Am teuersten wäre die sofortige Integration aller bislang privat Versicherten in ein neues Einheitssystem. In diesem Fall würde der Honorarausfall laut Wasem schon im Umstellungsjahr vier Milliarden Euro betragen. 2030 wären es dann fast sechs Milliarden. Um dies auszugleichen, bräuchte es einen Zuschlagsfaktor auf die ärztlichen Honorare. Er müsste bei 13,7 Prozent beginnen und dann bis auf 17 Prozent ansteigen.

Im zweiten Szenario geht Wasem davon aus, dass sich im PKV-Bestand nichts ändert, allerdings außer Kindern auch keine Neumitglieder mehr aufgenommen werden dürfen. Der Honorarausfall für die Ärzte stiege in diesem Fall von null auf 1,5 Milliarden im Jahr 2030. Der Zuschlagsfaktor läge bei bis zu 4,7 Prozent. Im dritten Modell unterstellt der Ökonom zusätzlich ein befristetes und einmaliges Wahlrecht für PKV-Bestandskunden, wie etwa im Konzept der SPD vorgesehen. Wasem geht davon aus, dass jeder Fünfte der unter 50-Jährigen und jeder zweite Ältere von diesem Wechselrecht Gebrauch machen würde. Der Honorarausfall würde dann zu Beginn 1,6 Milliarden und am Ende 3,1 Milliarden Euro betragen. Der Zuschlagsfaktor müsste dann von fünf auf 9,5 Prozent ansteigen.

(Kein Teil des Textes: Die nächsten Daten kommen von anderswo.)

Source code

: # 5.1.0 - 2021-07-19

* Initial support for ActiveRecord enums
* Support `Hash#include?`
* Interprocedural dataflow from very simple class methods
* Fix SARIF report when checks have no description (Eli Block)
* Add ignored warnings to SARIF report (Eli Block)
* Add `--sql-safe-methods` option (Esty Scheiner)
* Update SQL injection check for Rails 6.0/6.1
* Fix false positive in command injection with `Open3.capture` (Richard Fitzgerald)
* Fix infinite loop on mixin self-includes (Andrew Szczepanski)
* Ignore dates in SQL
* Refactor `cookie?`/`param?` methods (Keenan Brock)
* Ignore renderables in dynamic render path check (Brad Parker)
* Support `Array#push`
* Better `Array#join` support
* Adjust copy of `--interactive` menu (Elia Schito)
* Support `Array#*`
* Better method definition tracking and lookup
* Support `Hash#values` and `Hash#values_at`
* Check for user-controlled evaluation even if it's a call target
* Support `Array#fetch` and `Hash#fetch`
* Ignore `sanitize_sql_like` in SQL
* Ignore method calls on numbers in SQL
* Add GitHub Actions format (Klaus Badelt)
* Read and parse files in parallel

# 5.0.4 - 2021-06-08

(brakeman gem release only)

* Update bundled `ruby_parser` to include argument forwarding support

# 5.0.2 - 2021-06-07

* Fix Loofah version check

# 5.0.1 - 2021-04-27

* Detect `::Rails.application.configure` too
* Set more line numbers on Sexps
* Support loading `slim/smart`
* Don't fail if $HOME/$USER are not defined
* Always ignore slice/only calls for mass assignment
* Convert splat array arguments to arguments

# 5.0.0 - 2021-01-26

Dem allem liegt die Annahme zugrunde, dass die bisherigen Privatversicherten in einem Einheitssystem nicht mehr Leistungen in Anspruch nehmen als die derzeitigen Mitglieder der gesetzlichen Kassen. Das sei realistisch, sagt Wasem, weil zwei gegenläufige Effekte zusammenkämen: Die Privatversicherten hätten zwar ein höheres Anspruchsverhalten. Allerdings seien sie seltener krank als gesetzlich Versicherte.